I have nothing against Alaska.  It sounds like a gorgeous place in the summer, with glaciers, amazing wildlife, and quirky people. As a thin-blooded wimp, I don’t want to live there, though, and when it sends us its weather before my landlord has had my furnace checked out for the winter, I have to take action.  That happened this weekend. I considered showing up at a hospital and informing a surgeon that B (the handyman) can’t have knee surgery until after he comes and checks the furnace, but I suspected that they’d find a space for me in a different ward of the hospital. You know, the one with the padded walls.  So I went for option B:  Dig out the winter clothes, test out my new coat, ride my bike in the afternoon (!) and BAKE!!!  Winter’s visit definitely improved.

The key to warming up the house is longer baking times: quick breads (50-70 minutes) and puddings (at least an hour and a half) are better than brownies, for example.  I often turn to rice pudding to warm things up, but I recently noticed a recipe for Butternut Squash Indian Pudding.  I read about Indian Pudding in the Little House on the Prairie books in grade school, but my mother dismissed it as not good. I hadn’t thought about it in years. Now, it was in my head, and had a red kuri squash that came with my last produce delivery.  According to some web sites, it was supposed to taste a little like chestnuts – that sounds good for dessert.  And even better: the squash needs to roast for an hour, and then the pudding bakes for another hour and a half (or more).  That’s an hour longer than the rice pudding, and it has the added bonus of the healthy squash!

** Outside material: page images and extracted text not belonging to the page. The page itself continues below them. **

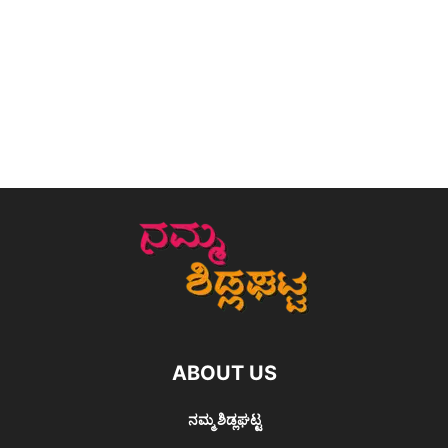
ABOUT US
ನಮ್ಮ ಶಿಡ್ಲಘಟ್ಟ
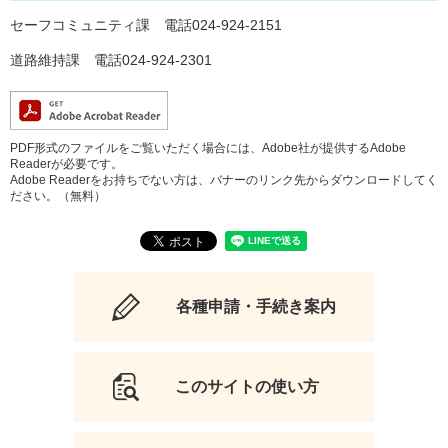
セーフコミュニティ課 電話024-924-2151
道路維持課 電話024-924-2301
PDF形式のファイルをご覧いただく場合には、Adobe社が提供するAdobe
Readerが必要です。
Adobe Readerをお持ちでない方は、バナーのリンク先からダウンロードしてく
ださい。（無料）
各種申請・手続き案内
このサイトの使い方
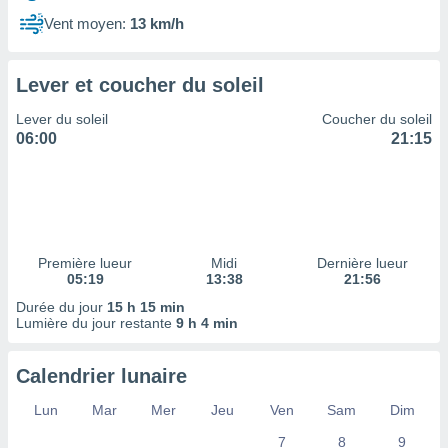
ires
ons le
Vent moyen:
13 km/h
ent des
es
 :
Lever et coucher du soleil
et/ou
Lever du soleil
Coucher du soleil
 à des
06:00
21:15
ions sur
eil,
des
limitées
nner la
, créer
Première lueur
Midi
Dernière lueur
ils pour
05:19
13:38
21:56
ité
Durée du jour
15 h 15 min
lisée,
Lumière du jour restante
9 h 4 min
des
our
nner des
Calendrier lunaire
és
lisées,
Lun
Mar
Mer
Jeu
Ven
Sam
Dim
s profils
7
8
9
enus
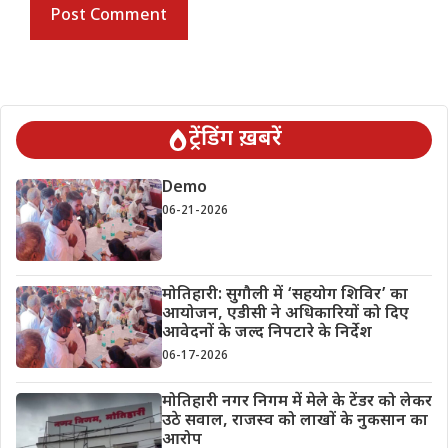
ट्रेंडिंग ख़बरें
Demo
06-21-2026
मोतिहारी: सुगौली में ‘सहयोग शिविर’ का
आयोजन, एडीसी ने अधिकारियों को दिए
आवेदनों के जल्द निपटारे के निर्देश
06-17-2026
मोतिहारी नगर निगम में मेले के टेंडर को लेकर
उठे सवाल, राजस्व को लाखों के नुकसान का
आरोप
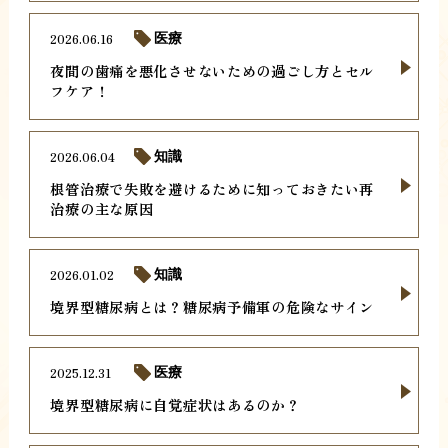
2026.06.16
医療
夜間の歯痛を悪化させないための過ごし方とセル
フケア！
2026.06.04
知識
根管治療で失敗を避けるために知っておきたい再
治療の主な原因
2026.01.02
知識
境界型糖尿病とは？糖尿病予備軍の危険なサイン
2025.12.31
医療
境界型糖尿病に自覚症状はあるのか？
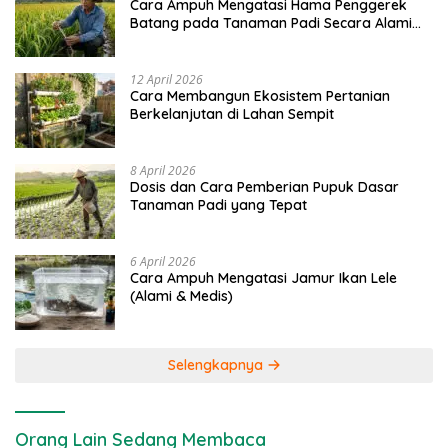
Cara Ampuh Mengatasi Hama Penggerek
Batang pada Tanaman Padi Secara Alami
dan Kimia
12 April 2026
Cara Membangun Ekosistem Pertanian
Berkelanjutan di Lahan Sempit
8 April 2026
Dosis dan Cara Pemberian Pupuk Dasar
Tanaman Padi yang Tepat
6 April 2026
Cara Ampuh Mengatasi Jamur Ikan Lele
(Alami & Medis)
Selengkapnya
Orang Lain Sedang Membaca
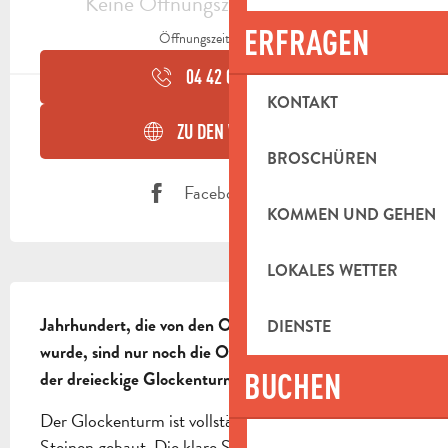
Keine Öffnungszeiten hinterlegt
ERFRAGEN
Öffnungszeiten ansehen
04 42 03 11
▒▒
KONTAKT
ZU DEN WEBSEITEN
BROSCHÜREN
Facebook Seite
KOMMEN UND GEHEN
LOKALES WETTER
BESCHREIBUNG
Jahrhundert, die von den Observantenvätern erbaut 
DIENSTE
wurde, sind nur noch die Observantenkapelle und 
BUCHEN
der dreieckige Glockenturm erhalten.
Der Glockenturm ist vollständig aus behauenen 
Steinen gebaut. Die klare Struktur des 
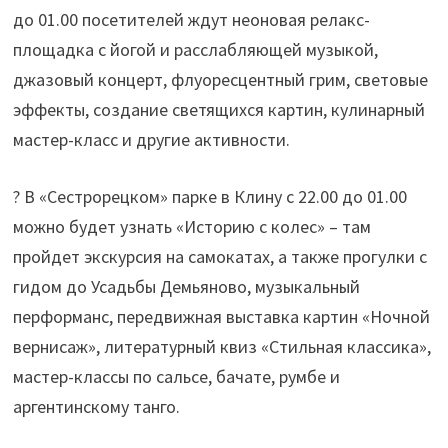
до 01.00 посетителей ждут неоновая релакс-
площадка с йогой и расслабляющей музыкой,
джазовый концерт, флуоресцентный грим, световые
эффекты, создание светящихся картин, кулинарный
мастер-класс и другие активности.
? В «Сестрорецком» парке в Клину с 22.00 до 01.00
можно будет узнать «Историю с колес» – там
пройдет экскурсия на самокатах, а также прогулки с
гидом до Усадьбы Демьяново, музыкальный
перформанс, передвижная выставка картин «Ночной
вернисаж», литературный квиз «Стильная классика»,
мастер-классы по сальсе, бачате, румбе и
аргентинскому танго.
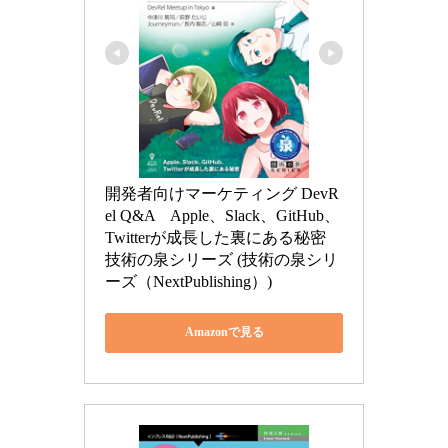
開発者向けマーケティング DevR
el Q&A　Apple、Slack、GitHub、
Twitterが成長した裏にある秘密 
技術の泉シリーズ (技術の泉シリ
ーズ（NextPublishing）)
Amazonで見る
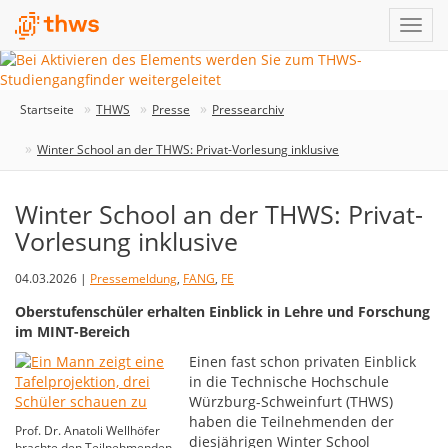
Startseite
THWS
Presse
Pressearchiv
Winter School an der THWS: Privat-Vorlesung inklusive
Winter School an der THWS: Privat-
Vorlesung inklusive
04.03.2026 |
Pressemeldung
,
FANG
,
FE
Oberstufenschüler erhalten Einblick in Lehre und Forschung
im MINT-Bereich
Einen fast schon privaten Einblick
in die Technische Hochschule
Würzburg-Schweinfurt (THWS)
haben die Teilnehmenden der
Prof. Dr. Anatoli Wellhöfer
diesjährigen Winter School
brachte den Teilnehmenden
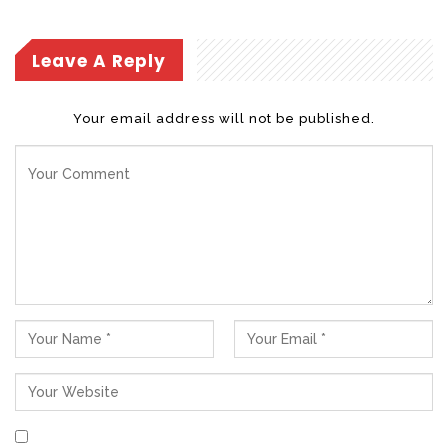
Leave A Reply
Your email address will not be published.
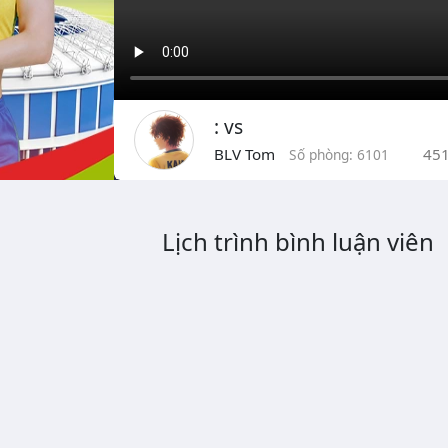
: vs
BLV Tom
45
Số phòng: 6101
Lịch trình bình luận viên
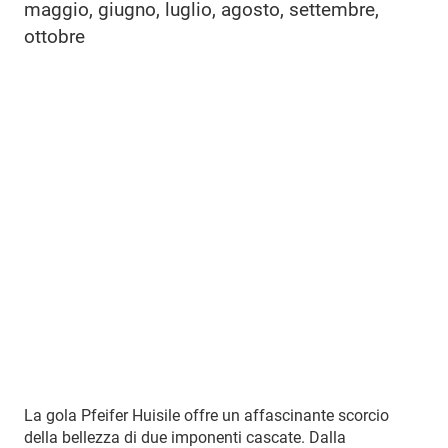
maggio, giugno, luglio, agosto, settembre,
ottobre
La gola Pfeifer Huisile offre un affascinante scorcio
della bellezza di due imponenti cascate. Dalla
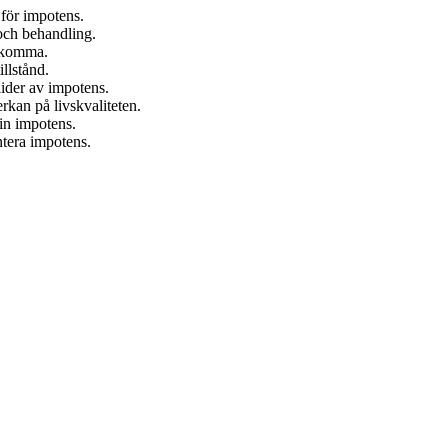
 för impotens.
 och behandling.
 åkomma.
llstånd.
lider av impotens.
erkan på livskvaliteten.
in impotens.
tera impotens.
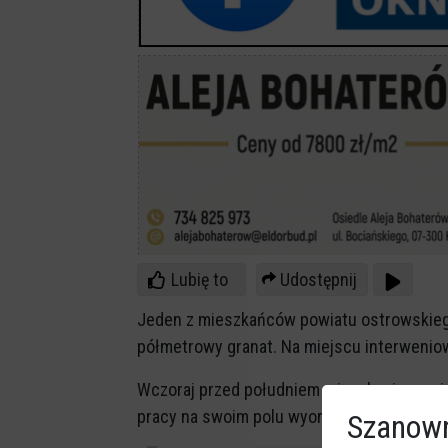
Lubię to
Udostępnij
Jeden z mieszkańców powiatu ostrowskieg
półmetrowy granat. Na miejscu interweniow
Wczoraj przed południem mieszkaniec gmin
pracy na swoim polu wyorał niewybuch.
Szanown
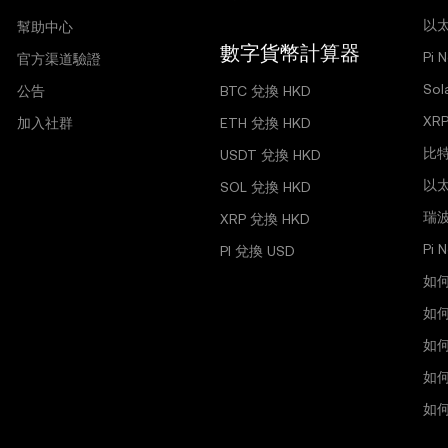
以太
幫助中心
數字貨幣計算器
Pi 
官方渠道驗證
So
公告
BTC 兌換 HKD
XR
加入社群
ETH 兌換 HKD
比
USDT 兌換 HKD
以
SOL 兌換 HKD
瑞
XRP 兌換 HKD
Pi
PI 兌換 USD
如
如
如
如何
如何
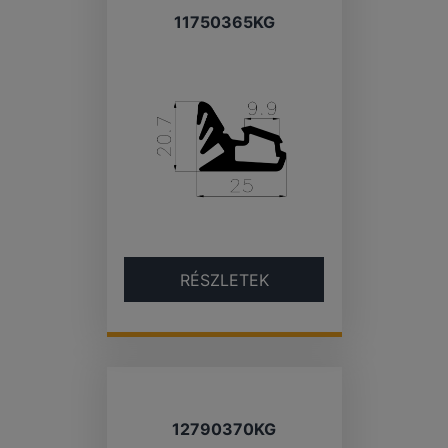
11750365KG
RÉSZLETEK
12790370KG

Butternut Squash Indian Pudding

Changes:  I used a red kuri squash, not a butternut squash, and I doubled the recipe. It needed to cook for a lot longer than an hour and a half – maybe try baking it at 300F, or raising it to 300F after an hour or more.  I didn’t have black strap molasses – I used mostly regular molasses and a bit of  maple syrup.  And, of course, I used much more cinnamon than it called for.

Clarification: The recipe is unclear about the top-of-the-stove part. You need to whisk it continuously while it cooks. Otherwise, the cornmeal will clump instead of mixing and thickening the milk and spices.

Simplification:  You could also make this with canned pumpkin, but I don’t know how much pumpkin puree – I think the double batch used more squash puree than one 15-oz. can, but maybe not two cans.  If you give it a try, please post the quantities in the comments – I’d love to hear!